Excerpts from a dataset

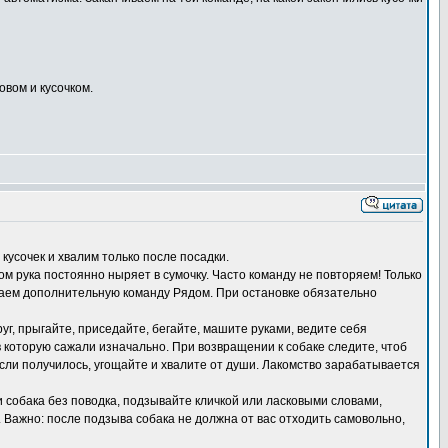
овом и кусочком.
 кусочек и хвалим только после посадки.
ом рука постоянно ныряет в сумочку. Часто команду не повторяем! Только
 даем дополнительную команду Рядом. При остановке обязательно
уг, прыгайте, приседайте, бегайте, машите руками, ведите себя
в которую сажали изначально. При возвращении к собаке следите, чтоб
Если получилось, угощайте и хвалите от души. Лакомство зарабатывается
ли собака без поводка, подзывайте кличкой или ласковыми словами,
. Важно: после подзыва собака не должна от вас отходить самовольно,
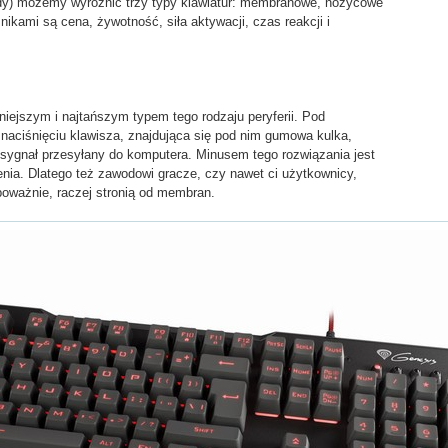
ydy) możemy wyróżnić trzy typy klawiatur: membranowe, nożycowe
ikami są cena, żywotność, siła aktywacji, czas reakcji i
iejszym i najtańszym typem tego rodzaju peryferii. Pod
 naciśnięciu klawisza, znajdująca się pod nim gumowa kulka,
sygnał przesyłany do komputera. Minusem tego rozwiązania jest
nia. Dlatego też zawodowi gracze, czy nawet ci użytkownicy,
 poważnie, raczej stronią od membran.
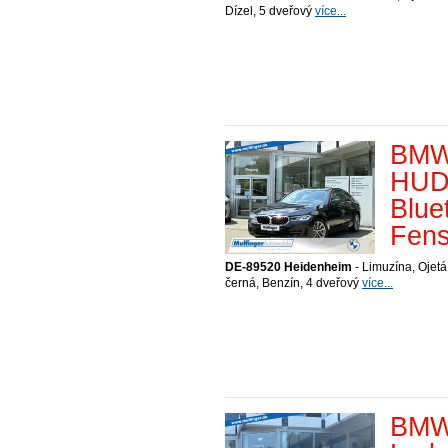
Dízel, 5 dveřový
více...
BMW 
HUD 
Blue
Fens
DE-89520 Heidenheim
- Limuzína, Ojetá
černá, Benzín, 4 dveřový
více...
BMW 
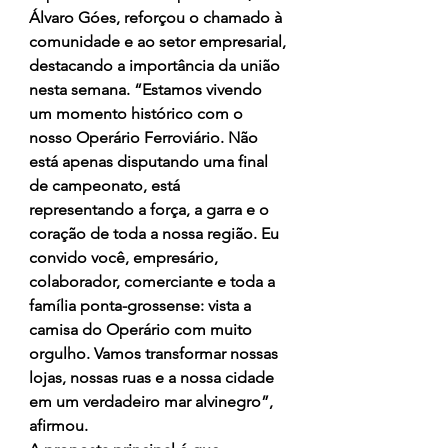
Álvaro Góes, reforçou o chamado à 
comunidade e ao setor empresarial, 
destacando a importância da união 
nesta semana. “Estamos vivendo 
um momento histórico com o 
nosso Operário Ferroviário. Não 
está apenas disputando uma final 
de campeonato, está 
representando a força, a garra e o 
coração de toda a nossa região. Eu 
convido você, empresário, 
colaborador, comerciante e toda a 
família ponta-grossense: vista a 
camisa do Operário com muito 
orgulho. Vamos transformar nossas 
lojas, nossas ruas e a nossa cidade 
em um verdadeiro mar alvinegro”, 
afirmou.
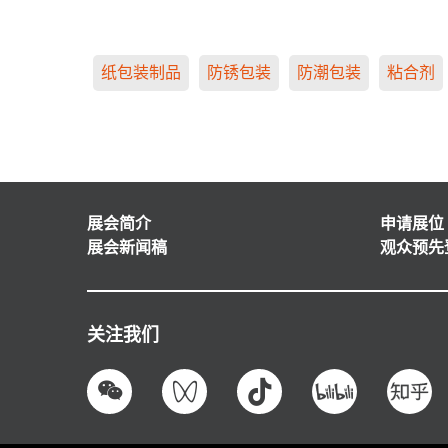
纸包装制品
防锈包装
防潮包装
粘合剂
展会简介
申请展位
展会新闻稿
观众预先
关注我们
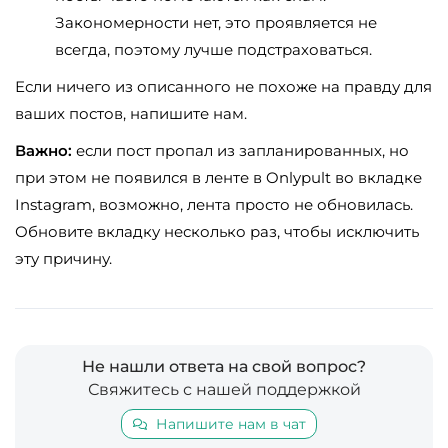
Закономерности нет, это проявляется не
всегда, поэтому лучше подстраховаться.
Если ничего из описанного не похоже на правду для
ваших постов, напишите нам.
Важно:
если пост пропал из запланированных, но
при этом не появился в ленте в Onlypult во вкладке
Instagram, возможно, лента просто не обновилась.
Обновите вкладку несколько раз, чтобы исключить
эту причину.
Не нашли ответа на свой вопрос?
Свяжитесь с нашей поддержкой
Напишите нам в чат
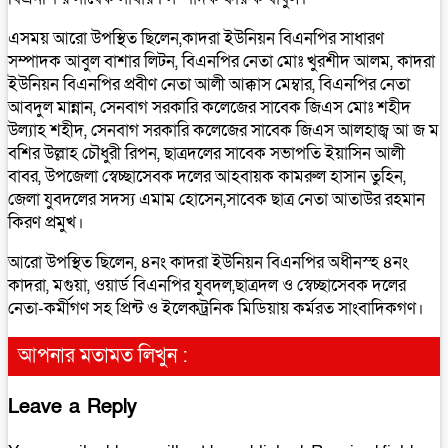
এসময় আরো উপস্থিত ছিলেন,কাদরা ইউনিয়ন বিএনপির সাধারণ
সম্পাদক আবুল বাশার লিটন, বিএনপির নেতা মোঃ খুরশীদ আলম, কাদরা
ইউনিয়ন বিএনপির প্রবীণ নেতা আলী আক্কাস মেম্বার, বিএনপির নেতা
আবদুল মান্নান, সেনবাগ সরকারি কলেজের সাবেক জিএস মোঃ শহীদ
উল্যাহ শহীদ, সেনবাগ সরকারি কলেজের সাবেক জিএস আলহাজ্ব আ জ ম
বশির উল্লাহ চৌধুরী রিপন, ছাত্রদলের সাবেক সভাপতি ইয়াসিন আলী
বাবর, উপজেলা স্বেচ্ছাসেবক দলের আহবায়ক কামরুল হাসান তুহিন,
জেলা যুবদলের সদস্য এমাম হোসেন,সাবেক ছাত্র নেতা আতাউর রহমান
কিরণ প্রমুখ।
আরো উপস্থিত ছিলেন, ৪নং কাদরা ইউনিয়ন বিএনপির অধীনস্হ ৪নং
কাদরা, মগুয়া, ওয়ার্ড বিএনপির যুবদল,ছাত্রদল ও স্বেচ্ছাসেবক দলের
নেতা-কর্মীগণ সহ প্রিন্ট ও ইলেকট্রনিক মিডিয়ায় কর্মরত সাংবাদিকগণ।
আপনার মতামত লিখুন :
Leave a Reply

• **Task to complete**
Report every line of the material above that contains the string "está", treating uppercase and lowercase letters as distinct.

• **Task solution**
está apenas disputando uma final 
de campeonato, está 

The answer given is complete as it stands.